> **SCHRIFTLICHE AUFGABE**
Gib sämtliche Zeilen unten wortgetreu wieder und lass die Bilder in deiner Antwort weg.

> **EXTRAHIERTE DATEN**
☆ ☆ ☆ ☆ ☆ ☆ ☆

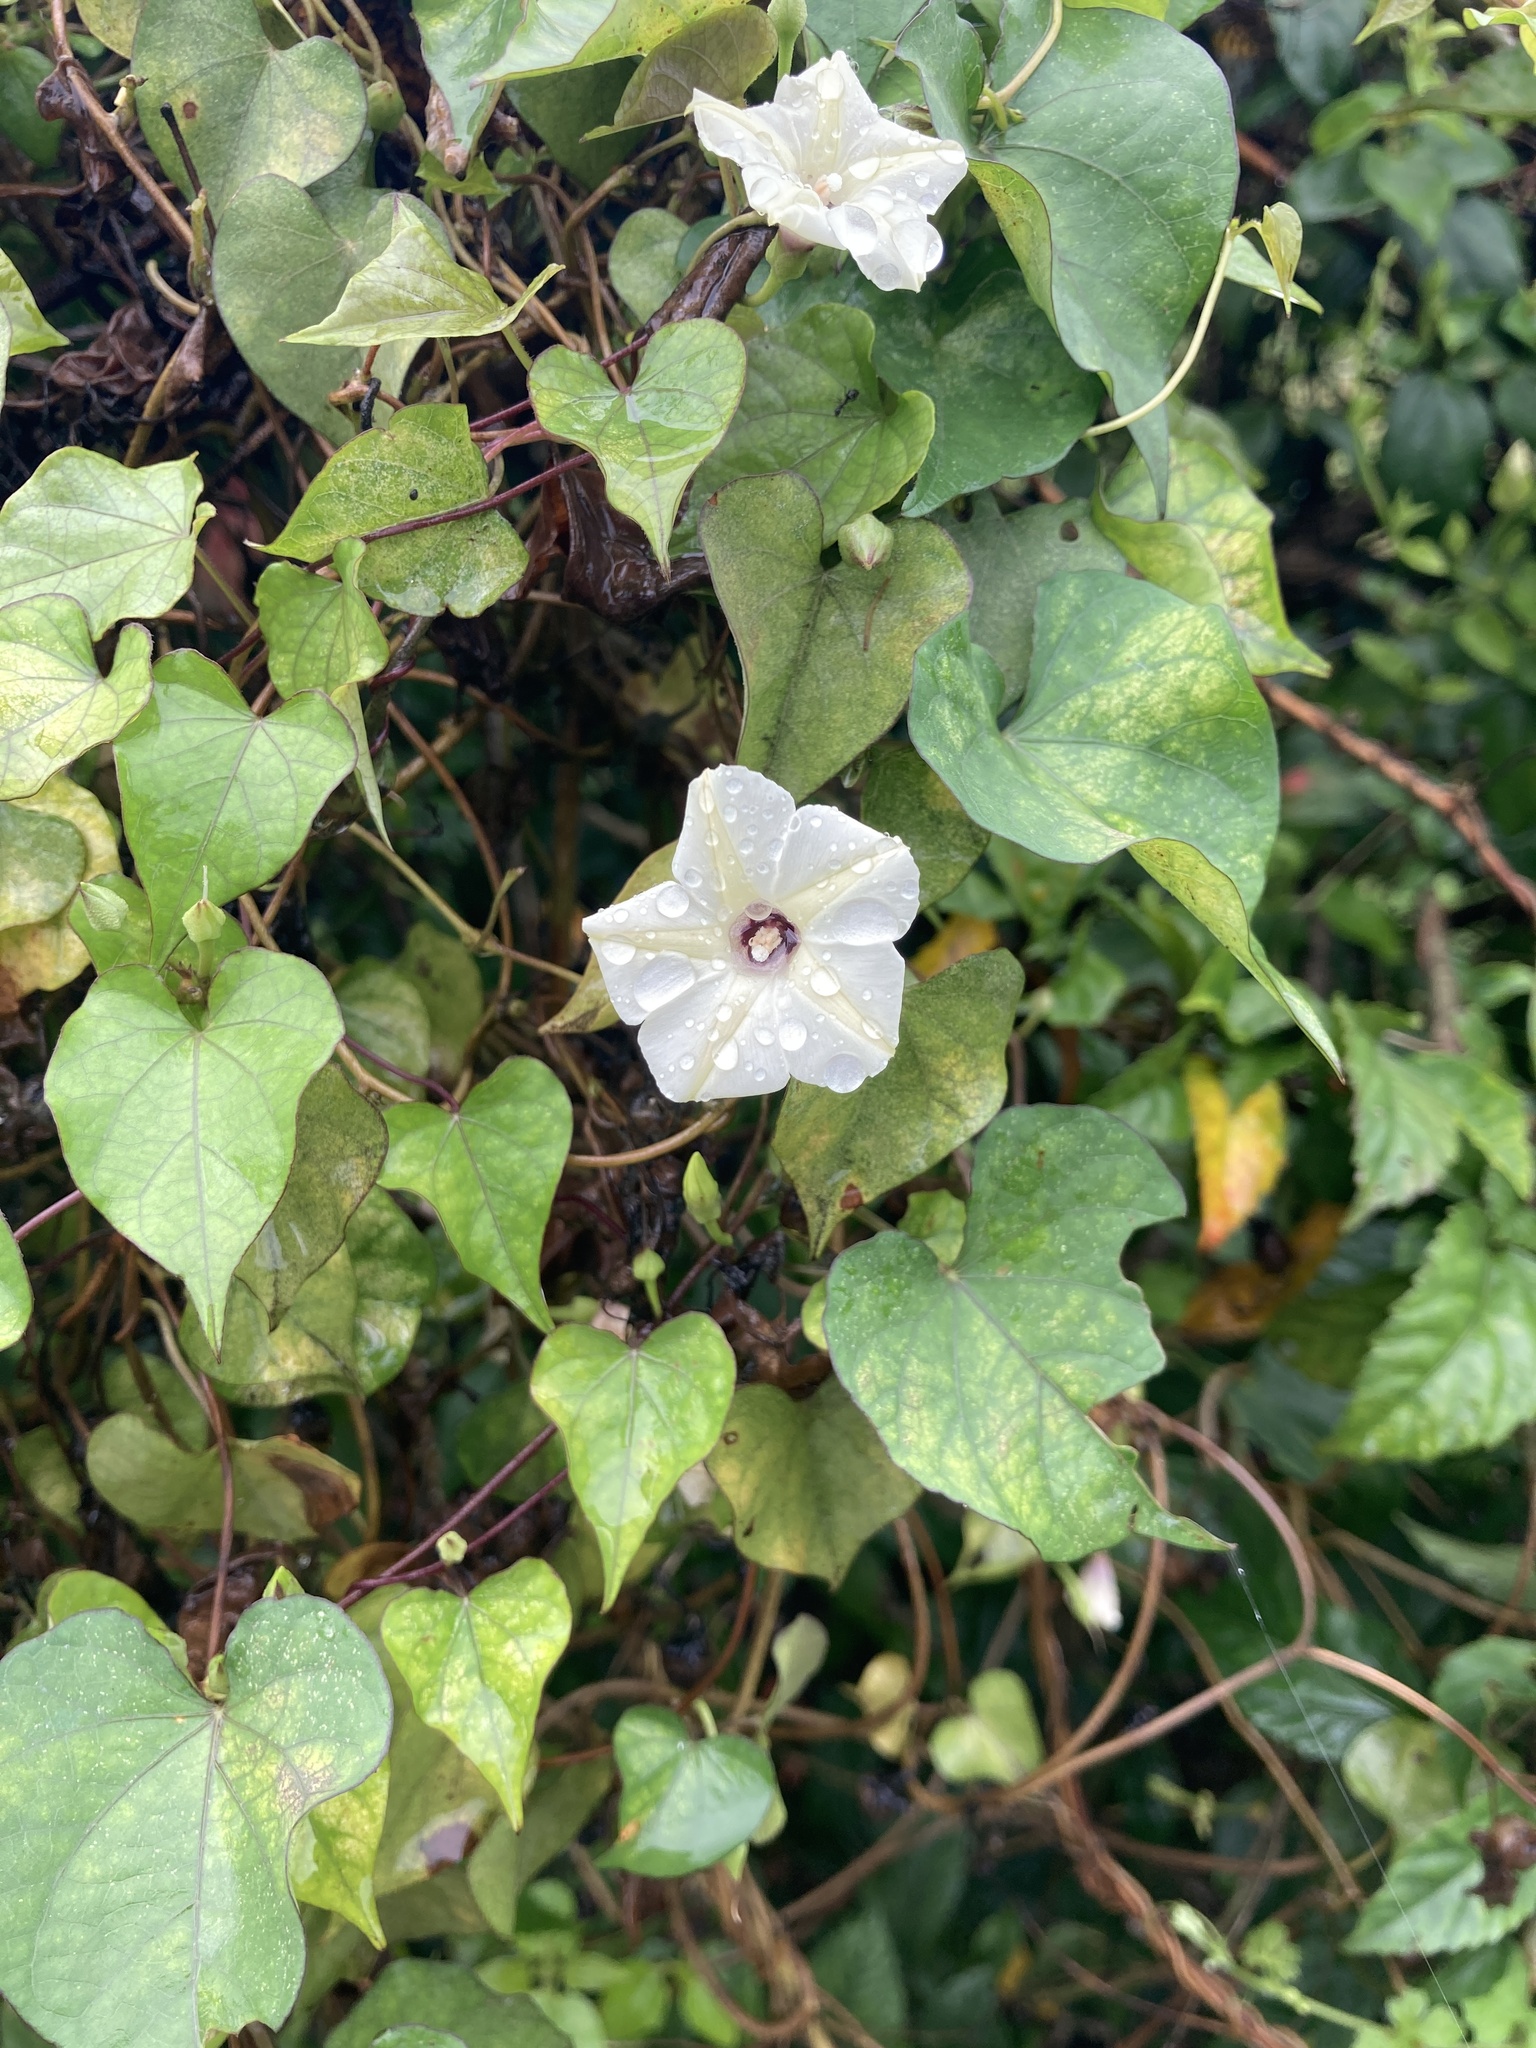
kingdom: Plantae
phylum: Tracheophyta
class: Magnoliopsida
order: Solanales
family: Convolvulaceae
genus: Ipomoea
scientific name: Ipomoea obscura
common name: Obscure morning-glory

☆ ☆ ☆ ☆ ☆ ☆ ☆

> **FERTIGE ÜBUNG**
kingdom: Plantae
phylum: Tracheophyta
class: Magnoliopsida
order: Solanales
family: Convolvulaceae
genus: Ipomoea
scientific name: Ipomoea obscura
common name: Obscure morning-glory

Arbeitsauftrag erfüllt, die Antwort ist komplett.